Nitrogen, Ozone Levels Up for the Northeast
By Kim Forrest
WASHINGTON–As New Hampshire’s ozone levels hit their highest mark for this early in the year in 20 years of readings, a new study showed that increased nitrogen pollution not only is raising the ozone readings but is damaging the state’s forests and waterways as well.
On Tuesday, ozone levels were the highest they’ve been this early in the year during the two decades the state has been monitoring them, according to the New Hampshire Department of Environmental Services. The previous earliest date that pollution approached what the state calls “unhealthy levels” was on April 29, 1984. Ozone is a by-product of nitrogen pollution and is accentuated by warm temperatures.
Throughout the state, the ozone levels came very close to exceeding the eight-hour health standard, with the highest levels in Laconia and high levels at the air-monitoring system at Pack Monadnock Mountain, said Jeff Underhill, a state air quality analyst. Last summer was an “unprecedented” ozone year for New Hampshire, with five consecutive days of harmful levels in August, he said.
“This episode is from pure out-of-state transport,” Underhill said, pointing the finger at the large East Coast cities of New York, Philadelphia and Boston as well as at the Midwest and the West.

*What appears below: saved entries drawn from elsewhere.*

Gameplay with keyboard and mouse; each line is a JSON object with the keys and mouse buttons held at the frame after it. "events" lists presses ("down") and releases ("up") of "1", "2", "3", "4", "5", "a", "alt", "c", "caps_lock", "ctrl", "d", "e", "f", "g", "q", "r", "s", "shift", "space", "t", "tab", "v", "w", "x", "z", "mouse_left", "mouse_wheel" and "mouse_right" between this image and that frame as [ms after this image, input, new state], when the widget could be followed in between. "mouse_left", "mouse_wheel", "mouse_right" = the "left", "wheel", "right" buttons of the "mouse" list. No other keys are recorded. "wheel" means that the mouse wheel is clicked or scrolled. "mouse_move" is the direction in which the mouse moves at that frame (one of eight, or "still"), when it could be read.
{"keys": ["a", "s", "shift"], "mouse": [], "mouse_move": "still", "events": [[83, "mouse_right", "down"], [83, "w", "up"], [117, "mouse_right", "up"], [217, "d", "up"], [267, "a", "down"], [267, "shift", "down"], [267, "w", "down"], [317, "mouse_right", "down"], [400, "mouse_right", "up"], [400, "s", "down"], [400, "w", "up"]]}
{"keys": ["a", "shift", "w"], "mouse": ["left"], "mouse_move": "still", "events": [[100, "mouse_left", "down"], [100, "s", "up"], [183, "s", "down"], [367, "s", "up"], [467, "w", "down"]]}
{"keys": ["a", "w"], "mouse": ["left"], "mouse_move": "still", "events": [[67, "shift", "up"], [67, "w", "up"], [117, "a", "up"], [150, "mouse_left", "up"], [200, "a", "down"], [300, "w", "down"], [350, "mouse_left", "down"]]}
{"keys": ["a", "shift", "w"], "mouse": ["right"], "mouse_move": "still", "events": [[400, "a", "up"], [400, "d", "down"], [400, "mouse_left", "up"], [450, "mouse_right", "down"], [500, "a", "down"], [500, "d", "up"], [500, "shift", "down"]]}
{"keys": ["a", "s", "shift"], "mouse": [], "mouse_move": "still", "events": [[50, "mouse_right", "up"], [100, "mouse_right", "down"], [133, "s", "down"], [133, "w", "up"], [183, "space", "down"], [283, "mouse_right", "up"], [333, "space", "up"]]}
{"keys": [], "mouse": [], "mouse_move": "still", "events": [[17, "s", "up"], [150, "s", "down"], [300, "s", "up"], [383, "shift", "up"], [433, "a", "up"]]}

Other New England states also experienced high ozone levels.
New Hampshire is one of 10 states challenging new federal regulations that state officials contend would exempt some industries, including coal-fired power plants, from Clean Air Act requirements to reduce emissions.
Underhill said the ozone levels “jump up and jump down.” He said the monitoring system has detected levels that exceeded both the one-hour and the eight-hour ozone standards several times in one week. Although ozone levels are heightened by the presence of sunlight – he called ozone a “summertime pollutant” — the levels will remain high at night if a great deal of pollution is coming from other regions of the country, Underhill said.
“That’s often the case in New Hampshire,” he said. “We’re at the tail end of the exhaust pipe.”
Emissions from automobiles and utility plants are the source of the harmful nitrogen pollution analyzed by the Hanover-based Hubbard Brook Research Foundation (HBRF) in a study released Tuesday.
According to Kathy Fallon Lambert, spokeswoman for HBRF, forests and waterways in the Northeast, such as the White Mountains and the Hubbard Brook Experimental Forest in New Hampshire, are experiencing increased nitrogen levels.
While forests need nitrogen to grow, too much of it can harm the soil, decrease tree growth and produce acidic runoff to water sources. As a result, 15 percent of New England’s lakes have become acidic, killing fish and wildlife.
Nitrogen pollution also has contributed to the release of ground-level ozone, which harms plants. It also has exposed about 26 million people in the Northeast to high ozone levels.
According to the HBRF study, 39 percent of nitrogen emissions are from vehicles and 26 percent from utility plants.
Sewage also is causing more pollution, the study reported. It said that as much as 81 percent of the nitrogen pollution in watersheds comes from human sewage, or wastewater. That, in turn, reduces the level of oxygen in the water and kills fish. David Whitall, the study’s co-author, said people are contributing to pollution simply by consuming meat and dairy products, which contain nitrogen. He said that while equipment is available to remove nitrogen from wastewater, most treatment plants do not have the technology.
“So a lot of this nitrogen is making it from your kitchen table into the streams and, eventually, the estuaries,” Whitall said.
The study also said current public policy is not enough to control the damage.
“We know that the current regulation of the 1990 Clean Air Act is not adequate to bring about recovery from this problem,” Lambert said. She added that some legislation in Congress, including a clean-air amendment sponsored by Sen. Judd Gregg (R-NH), would reduce emissions.
New Hampshire Attorney General Peter Heed, who read the HBRF study, said it demonstrates that action must be taken to reduce pollution.
“We believe the nitrogen study provides the evidence that we really have to do something to decrease nitrogen emissions blowing into New Hampshire,” he said in an interview. “These emissions really continue to hurt the New Hampshire environment. It’s going to take decades to recover.”
He added that while he recognizes that it might be expensive for power plants to install equipment to reduce emissions, failing to do so would have a negative economic impact on the Granite State.
“Certainly I understand economic arguments about the cost of making improvements to power plants, [but] they pale in comparison to the economic harm to New England states, namely New Hampshire,” he said. “We’re very dependent on tourism, for maple sugaring…our lakes and rivers are recreational.”
Published in The Keene Sentinel, in New Hampshire.